■ Excerpted records
☆ ☆ ☆ ☆ ☆ ☆ ☆
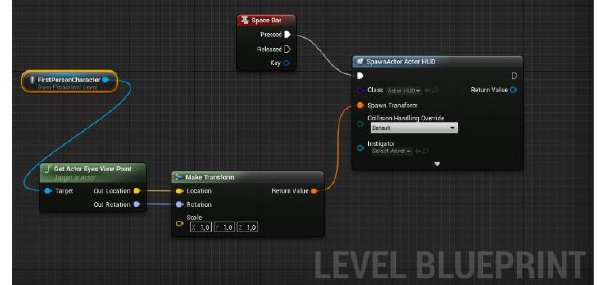
Figure 5. Sample blueprint responsible for showing user interface element on space bar key pressing action.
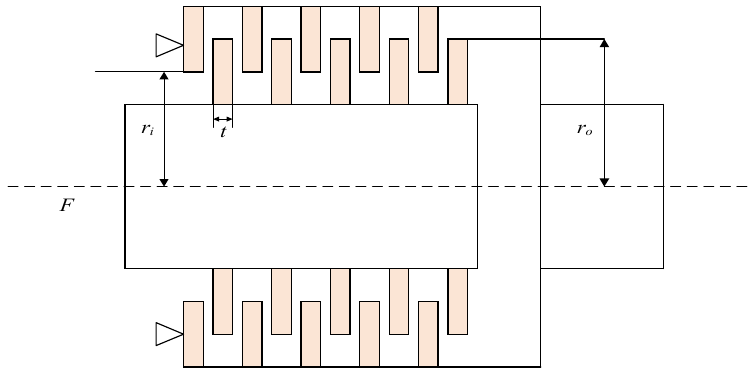
Figure 15. Model of multiple disc clutch brake.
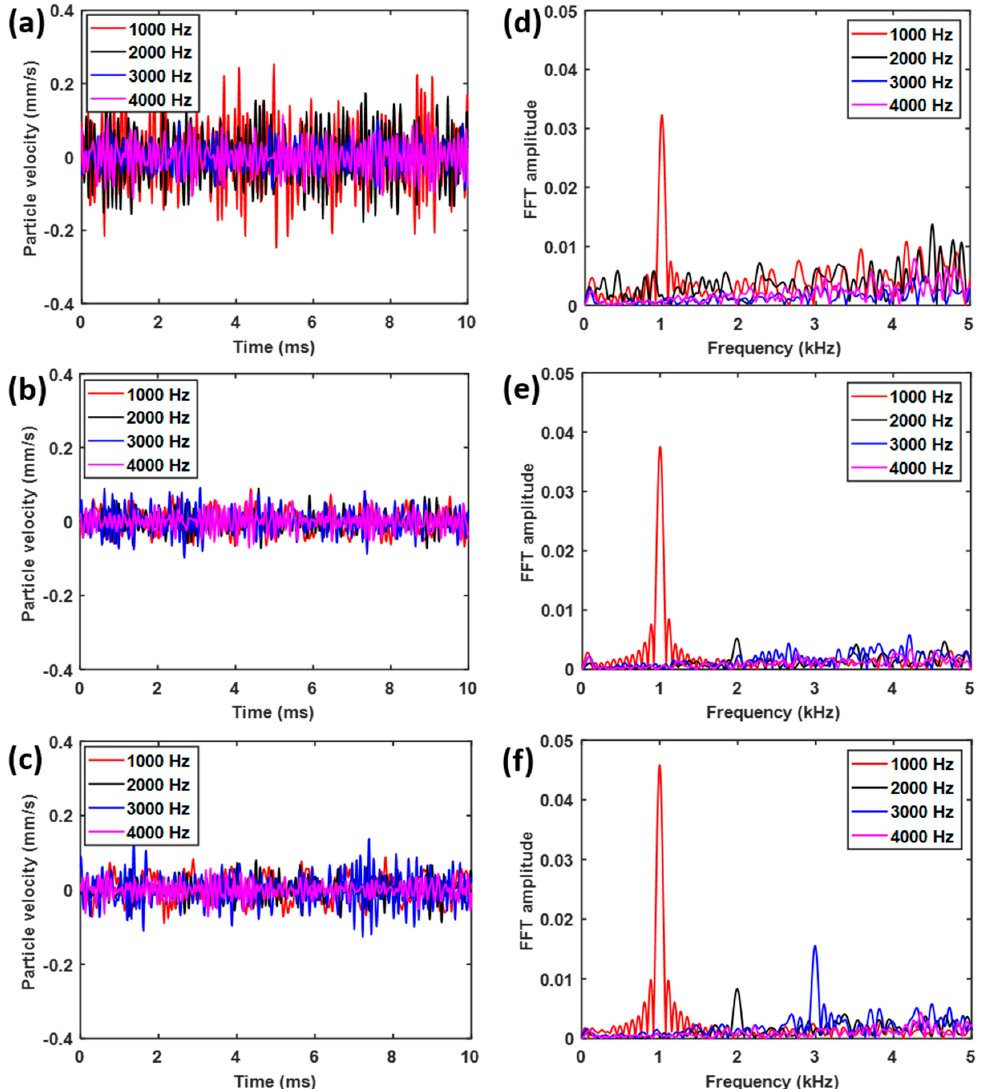
Figure 6. Particle velocities, which are proportional to the local pressure, in the temporal domain and their frequency spectrum, ( a )–( c ) particle velocities at the hollow tube corresponding to locations of the 37th, 17th and 7th cylinders, and ( d )–( f ) their Fourier spectrum correspondingly.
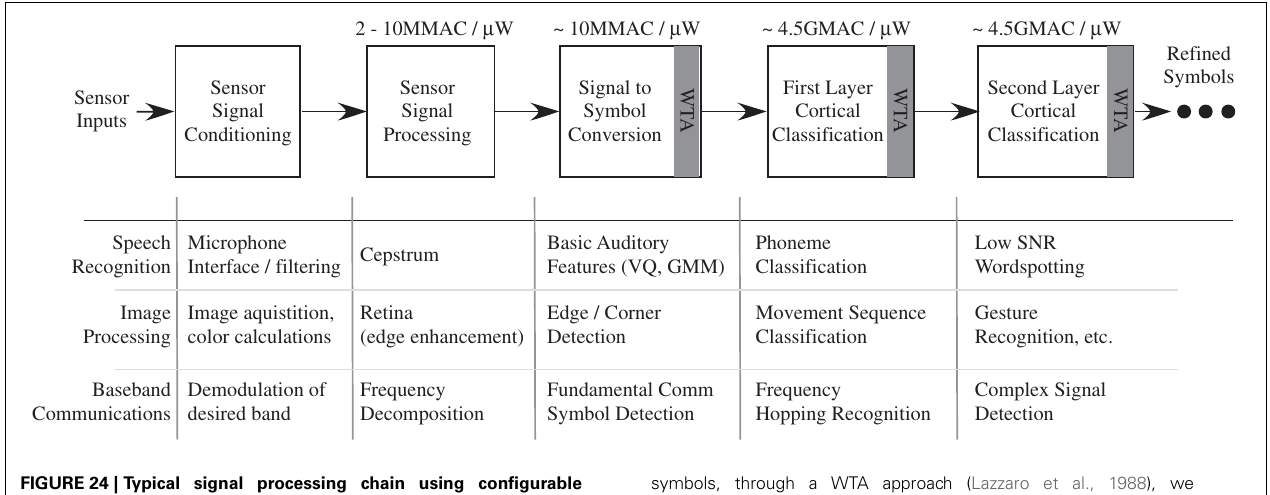
FIGURE 24 | Typical signal processing chain using configurable analog approaches and neural based classifiers. Once the input signal becomes established as a refined probability of low-level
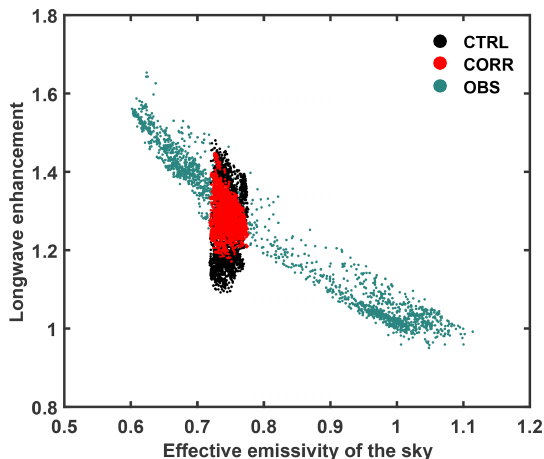
Figure 5. Longwave enhancement measured (OBS; green) at the forest stand of Alptal, Switzerland, and simulated in CTRL (black) and CORR (red) for boreal evergreen needleleaf trees in the corre- sponding grid cell of Alptal, Switzerland, as a function of effective emissivity of the sky. Each data point represents an hourly average seen in Fig.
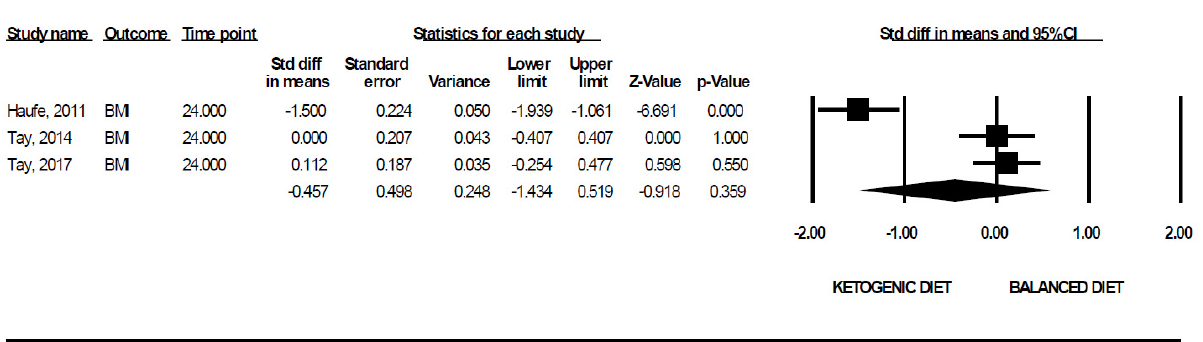
Figure 3. A forest plot of the effect of a ketogenic diet (KD) versus a balanced diet on body mass index (BMI), in kg/mt 2 .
☆ ☆ ☆ ☆ ☆ ☆ ☆
■ Exercise prompt
Please print the entries exactly as they stand. Images are not part of the copy.

■ Answer to this problem
Figure 5. Sample blueprint responsible for showing user interface element on space bar key pressing action.
Figure 15. Model of multiple disc clutch brake.
Figure 6. Particle velocities, which are proportional to the local pressure, in the temporal domain and their frequency spectrum, ( a )–( c ) particle velocities at the hollow tube corresponding to locations of the 37th, 17th and 7th cylinders, and ( d )–( f ) their Fourier spectrum correspondingly.
FIGURE 24 | Typical signal processing chain using configurable analog approaches and neural based classifiers. Once the input signal becomes established as a refined probability of low-level
Figure 5. Longwave enhancement measured (OBS; green) at the forest stand of Alptal, Switzerland, and simulated in CTRL (black) and CORR (red) for boreal evergreen needleleaf trees in the corre- sponding grid cell of Alptal, Switzerland, as a function of effective emissivity of the sky. Each data point represents an hourly average seen in Fig.
Figure 3. A forest plot of the effect of a ketogenic diet (KD) versus a balanced diet on body mass index (BMI), in kg/mt 2 .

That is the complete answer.